Exercise description >>
Leaving out the pictures, return each line of the entries from the first through the line with "2: (382, 235)", and only those lines.

Collected data entries >>

----

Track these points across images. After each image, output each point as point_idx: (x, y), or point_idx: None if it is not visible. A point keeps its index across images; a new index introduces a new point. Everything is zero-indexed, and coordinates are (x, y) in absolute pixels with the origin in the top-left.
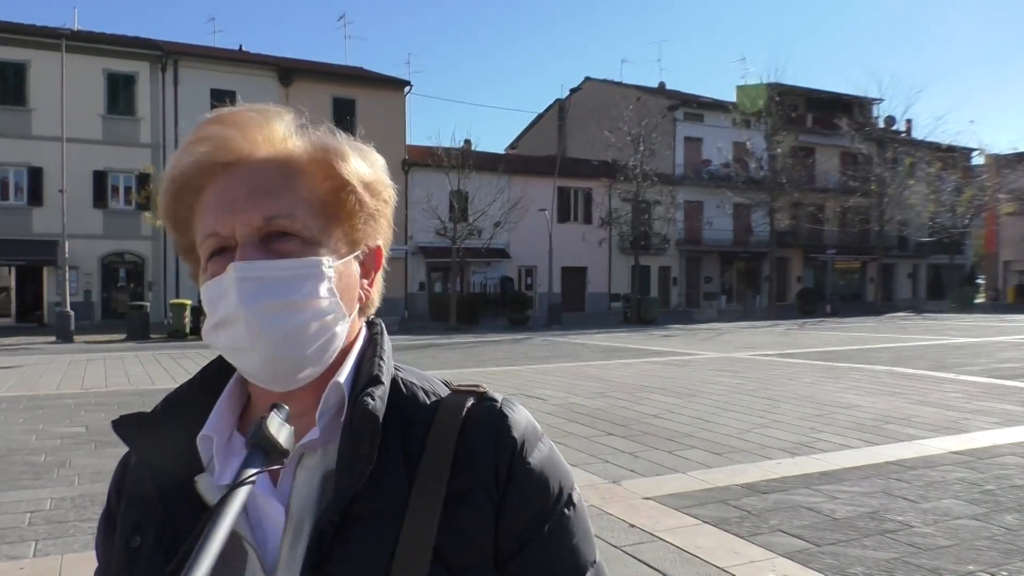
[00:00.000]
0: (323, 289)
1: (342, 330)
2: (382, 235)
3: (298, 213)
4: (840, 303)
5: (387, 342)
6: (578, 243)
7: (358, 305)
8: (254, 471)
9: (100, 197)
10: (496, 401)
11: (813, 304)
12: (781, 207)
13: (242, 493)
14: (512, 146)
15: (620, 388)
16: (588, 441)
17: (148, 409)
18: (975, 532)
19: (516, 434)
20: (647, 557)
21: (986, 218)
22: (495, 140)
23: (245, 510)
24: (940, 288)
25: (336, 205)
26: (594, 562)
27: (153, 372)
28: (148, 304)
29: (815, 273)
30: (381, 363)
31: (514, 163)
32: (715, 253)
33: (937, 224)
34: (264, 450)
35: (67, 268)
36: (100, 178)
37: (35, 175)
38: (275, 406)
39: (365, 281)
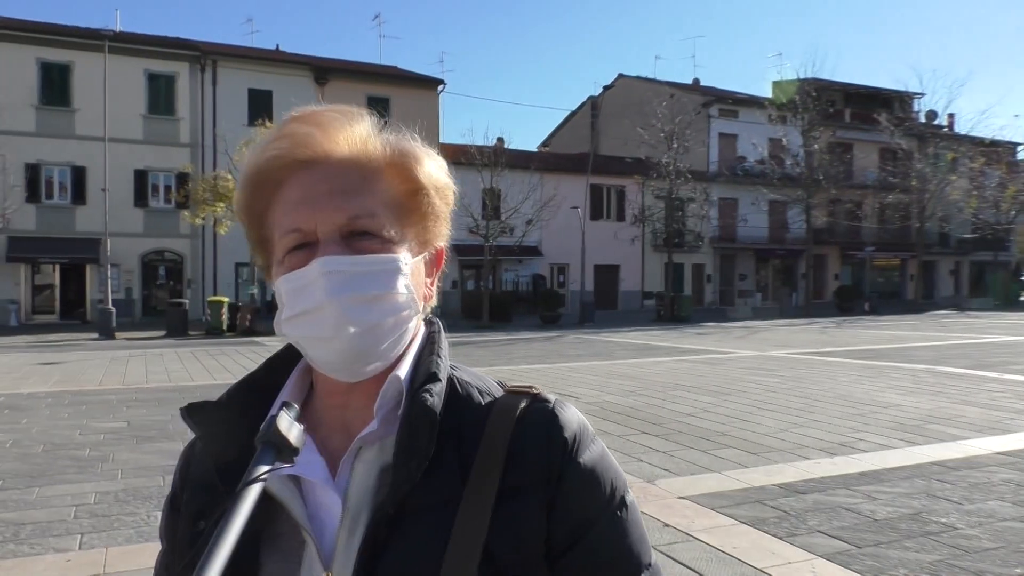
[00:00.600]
0: (401, 285)
1: (413, 325)
2: (445, 236)
3: (378, 213)
4: (879, 301)
5: (444, 340)
6: (611, 241)
7: (423, 303)
8: (265, 469)
9: (141, 196)
10: (549, 402)
11: (851, 302)
12: (818, 204)
13: (253, 491)
14: (545, 144)
15: (653, 386)
16: (621, 440)
17: (186, 404)
18: (1022, 534)
19: (568, 434)
20: (683, 557)
21: None
22: (528, 138)
23: (304, 500)
24: (983, 285)
25: (411, 207)
26: (649, 565)
27: (192, 368)
28: (187, 301)
29: (853, 270)
30: (439, 360)
31: (546, 161)
32: (750, 250)
33: (980, 220)
34: (275, 447)
35: (109, 266)
36: (141, 177)
37: (78, 174)
38: (285, 404)
39: (428, 280)
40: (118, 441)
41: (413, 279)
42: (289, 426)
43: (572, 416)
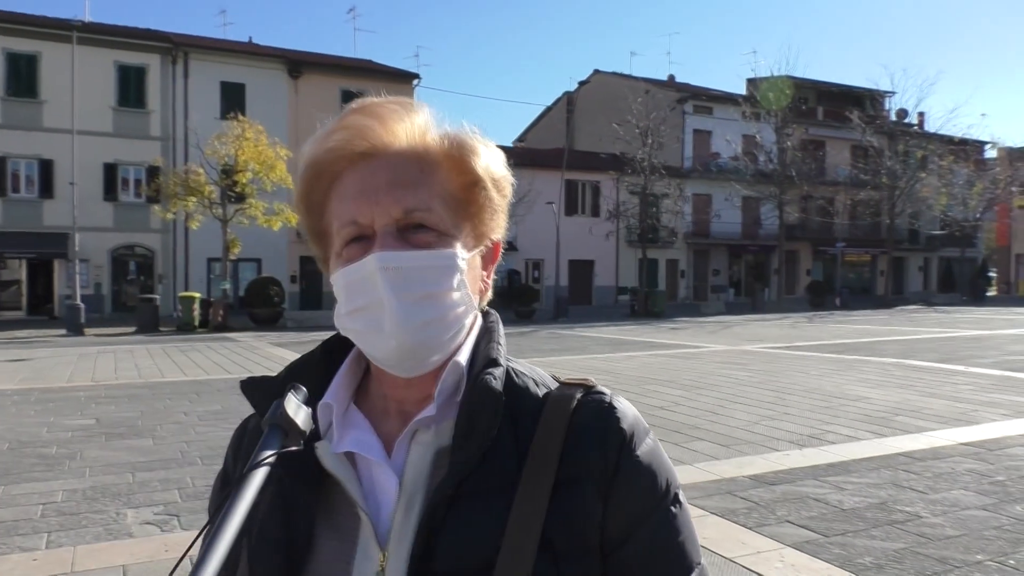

----

Expected output >>
Track these points across images. After each image, output each point as point_idx: (x, y), or point_idx: None if it is not visible. A point keeps its index across images; a new index introduces a new point. Everything is zero-indexed, and coordinates are (x, y) in absolute pixels with the origin in the top-left.
[00:00.000]
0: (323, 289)
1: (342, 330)
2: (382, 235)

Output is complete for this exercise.